Filaria - Brent Hayward [98]
Mereziah groaned, retching, wishing the mask or whatever it was over his mouth would suffocate him.
Steven’s hand still rubbed at his back. As those fingers pressed firmly against his spine, Mereziah finally understood what the man had implied in their brief, confused conversation: cognition filtered down through the miasma of self-pity and pain exactly like a distant light overhead was now doing, filtering down through the haze of smoke and rain and grey vapour. Suns, Steven had said. So now Mereziah understood. He said, “We are at the top of the world.”
“Yes.” Steven nodded. “We’re in a field, on the uppermost level.”
Since there was already moisture on Mereziah’s face, and his eyes had been watering for some time, it was hard for him to tell if more tears sprung from his ducts just then. The top of the world . . . How could this place — this muddy disaster — be the fabled upper reaches? Where were the fancy balls? Where were the green fields? Where were the children playing, laughing in the warm and welcoming light?
Both men, for a moment, were silent with their own disillusionments. Aside from the muted groans of the nearby wounded and the dripping of the dying rain, there was relative silence. Mereziah imagined that he might have shattered, with his own blatant disrespect for his position, with his bad decisions and addled capabilities, all bonds that held fragments of life, world, and reality together. Surely, it wasn’t possible that the upper level had always been like this: corrupt, smoky, filled with pain. That his lifelong dreams to reach here were a bitter joke, revealed to him just now, in his last days, after everything else had turned to shit.
Or did he bring this misery here?
“Was there,” Mereziah said carefully, “anybody else with me when you found me?”
“No, sir. There were no other people, I’m afraid. Are you searching for anyone in particular? A loved one?”
“I’m searching for someone, yes . . . These are fields?” He tried again, futilely, to sit up. “I’m in a field?”
“It used to be one, when this place first opened. We’re near the easternmost part of Grant Park. But everything’s changed . . . Listen to me, I tell you not to talk and then I ask you questions. Rest, sir, rest.” Steven’s hand remained on Mereziah’s shoulder. “Try not to breathe too deeply. You’ve been given menzatane. More help will be here soon . . . Now I have to attend other people. I have to go back down.”
“Look for a girl,” Mereziah implored, words rasping out of his dry throat. “Look for a young girl . . .”
“Your granddaughter?”
Mereziah winced. He lay back down. Shame had succeeded in crushing him flat. These fields, he thought, are consumed with fire and drowned in water. There are no parties. No fresh air. No laughter or open grass. Because I have brought a plague upon the world. I am pestilence. I have killed a dozen people. I have killed an innocent girl.
A loud and violent disturbance from the fog jolted him from his unpleasant reveries: agitated shouts, the tremendous sound of something large and fundamental shifting under him, trembling the very ground. He tried to get up onto one elbow; pain, spreading through him, was once again exquisite.
The man, Steven, was nowhere to be seen.
Moans coming out from the bank of mists now were certainly from a living creature, but not from any human. Peering in the direction, touched all over by goosebumps, Mereziah could not see the source. Had he heard this sound before? Was that a shadow, moving? Silhouettes of some huge bulk?
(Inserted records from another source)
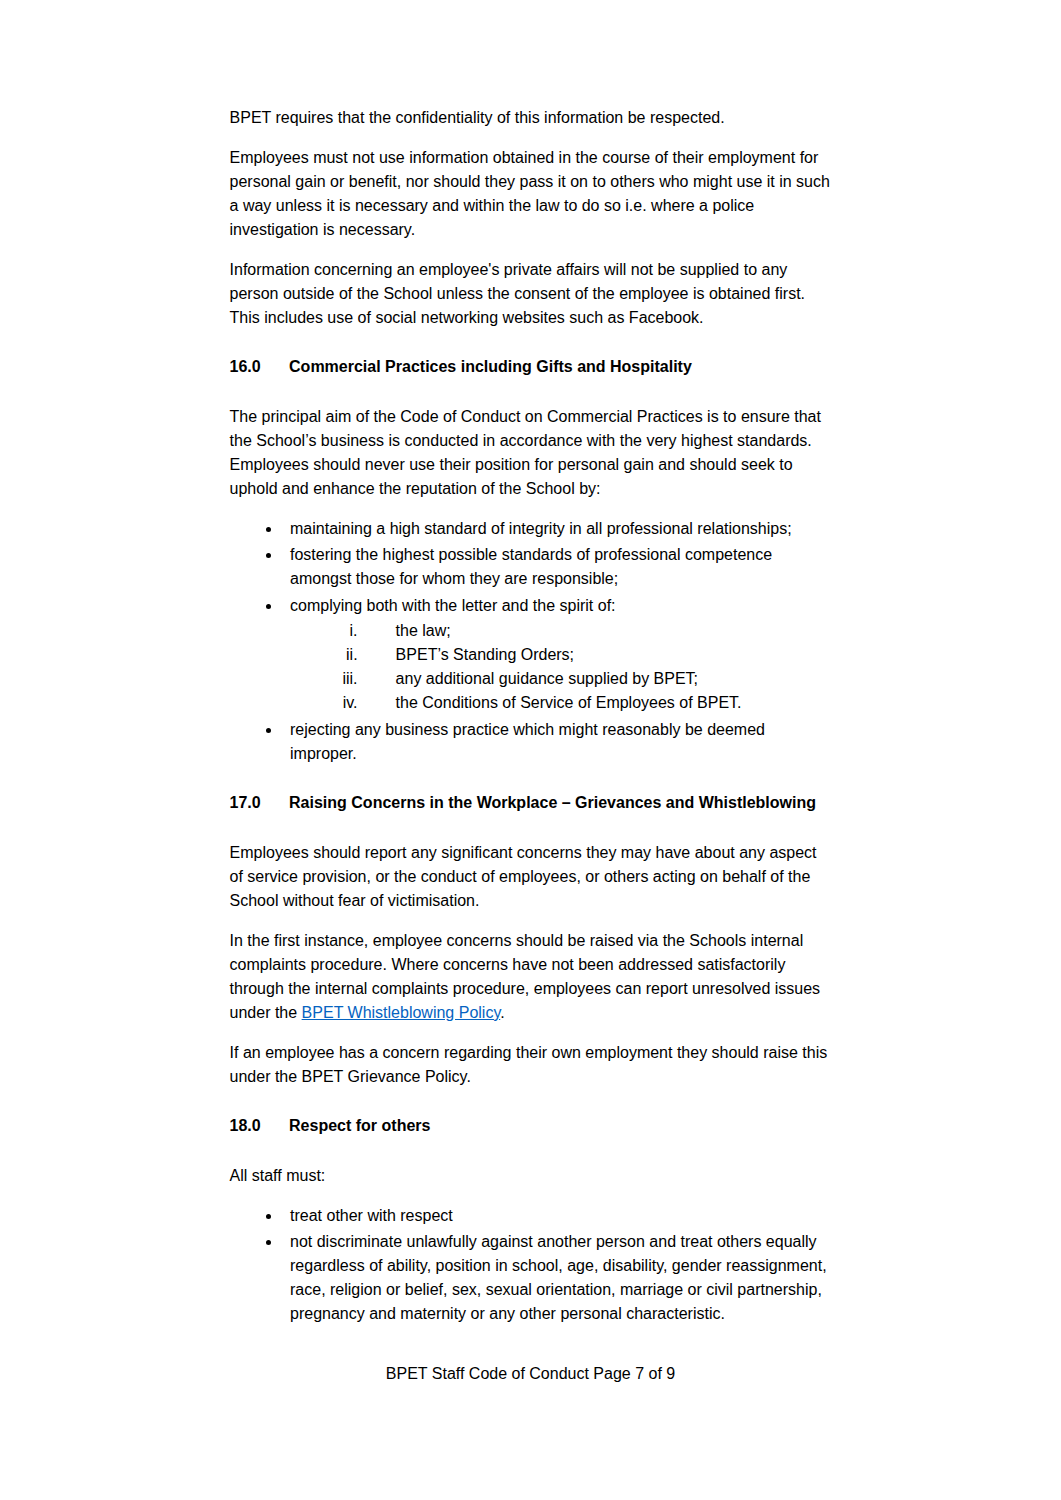BPET requires that the confidentiality of this information be respected.
Employees must not use information obtained in the course of their employment for personal gain or benefit, nor should they pass it on to others who might use it in such a way unless it is necessary and within the law to do so i.e. where a police investigation is necessary.
Information concerning an employee's private affairs will not be supplied to any person outside of the School unless the consent of the employee is obtained first. This includes use of social networking websites such as Facebook.
16.0 Commercial Practices including Gifts and Hospitality
The principal aim of the Code of Conduct on Commercial Practices is to ensure that the School’s business is conducted in accordance with the very highest standards. Employees should never use their position for personal gain and should seek to uphold and enhance the reputation of the School by:
maintaining a high standard of integrity in all professional relationships;
fostering the highest possible standards of professional competence amongst those for whom they are responsible;
complying both with the letter and the spirit of:
the law;
BPET’s Standing Orders;
any additional guidance supplied by BPET;
the Conditions of Service of Employees of BPET.
rejecting any business practice which might reasonably be deemed improper.
17.0 Raising Concerns in the Workplace – Grievances and Whistleblowing
Employees should report any significant concerns they may have about any aspect of service provision, or the conduct of employees, or others acting on behalf of the School without fear of victimisation.
In the first instance, employee concerns should be raised via the Schools internal complaints procedure. Where concerns have not been addressed satisfactorily through the internal complaints procedure, employees can report unresolved issues under the BPET Whistleblowing Policy.
If an employee has a concern regarding their own employment they should raise this under the BPET Grievance Policy.
18.0 Respect for others
All staff must:
treat other with respect
not discriminate unlawfully against another person and treat others equally regardless of ability, position in school, age, disability, gender reassignment, race, religion or belief, sex, sexual orientation, marriage or civil partnership, pregnancy and maternity or any other personal characteristic.
BPET Staff Code of Conduct Page 7 of 9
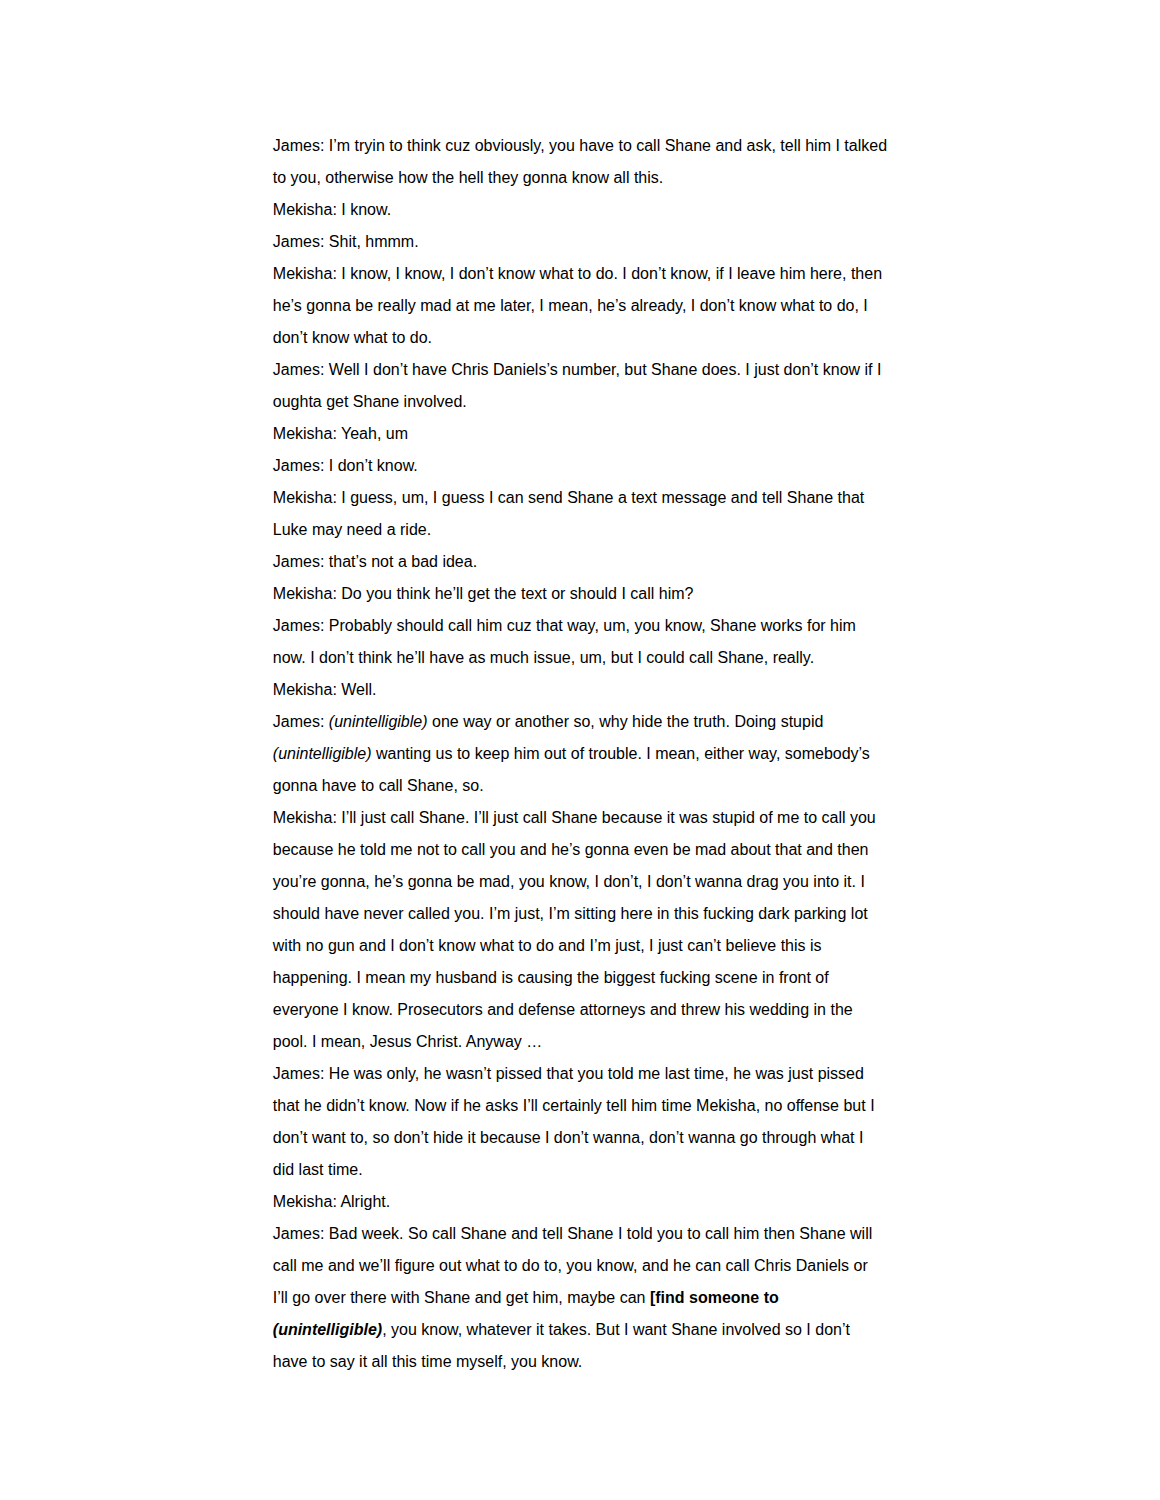James: I’m tryin to think cuz obviously, you have to call Shane and ask, tell him I talked to you, otherwise how the hell they gonna know all this.
Mekisha: I know.
James: Shit, hmmm.
Mekisha: I know, I know, I don’t know what to do. I don’t know, if I leave him here, then he’s gonna be really mad at me later, I mean, he’s already, I don’t know what to do, I don’t know what to do.
James: Well I don’t have Chris Daniels’s number, but Shane does. I just don’t know if I oughta get Shane involved.
Mekisha: Yeah, um
James: I don’t know.
Mekisha: I guess, um, I guess I can send Shane a text message and tell Shane that Luke may need a ride.
James: that’s not a bad idea.
Mekisha: Do you think he’ll get the text or should I call him?
James: Probably should call him cuz that way, um, you know, Shane works for him now. I don’t think he’ll have as much issue, um, but I could call Shane, really.
Mekisha: Well.
James: (unintelligible) one way or another so, why hide the truth. Doing stupid (unintelligible) wanting us to keep him out of trouble. I mean, either way, somebody’s gonna have to call Shane, so.
Mekisha: I’ll just call Shane. I’ll just call Shane because it was stupid of me to call you because he told me not to call you and he’s gonna even be mad about that and then you’re gonna, he’s gonna be mad, you know, I don’t, I don’t wanna drag you into it. I should have never called you. I’m just, I’m sitting here in this fucking dark parking lot with no gun and I don’t know what to do and I’m just, I just can’t believe this is happening. I mean my husband is causing the biggest fucking scene in front of everyone I know. Prosecutors and defense attorneys and threw his wedding in the pool. I mean, Jesus Christ. Anyway …
James: He was only, he wasn’t pissed that you told me last time, he was just pissed that he didn’t know. Now if he asks I’ll certainly tell him time Mekisha, no offense but I don’t want to, so don’t hide it because I don’t wanna, don’t wanna go through what I did last time.
Mekisha: Alright.
James: Bad week. So call Shane and tell Shane I told you to call him then Shane will call me and we’ll figure out what to do to, you know, and he can call Chris Daniels or I’ll go over there with Shane and get him, maybe can [find someone to (unintelligible), you know, whatever it takes. But I want Shane involved so I don’t have to say it all this time myself, you know.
Now two men burst from the fog and smoke, running straight at him, in a panic, stumbling past on the slick ground and splashing him with mud and rain —
A massive shape, massive shadow, lumbering closer but still obscured within the grey confines. Again and again the ground shook. Mereziah, to his astonishment, actually got unsteadily to his feet — holding his left arm cradled; it remained useless.
Then all the smoke and mists and fog blanketing the landscape suddenly swirled upward into a vortex, torn away in an instant.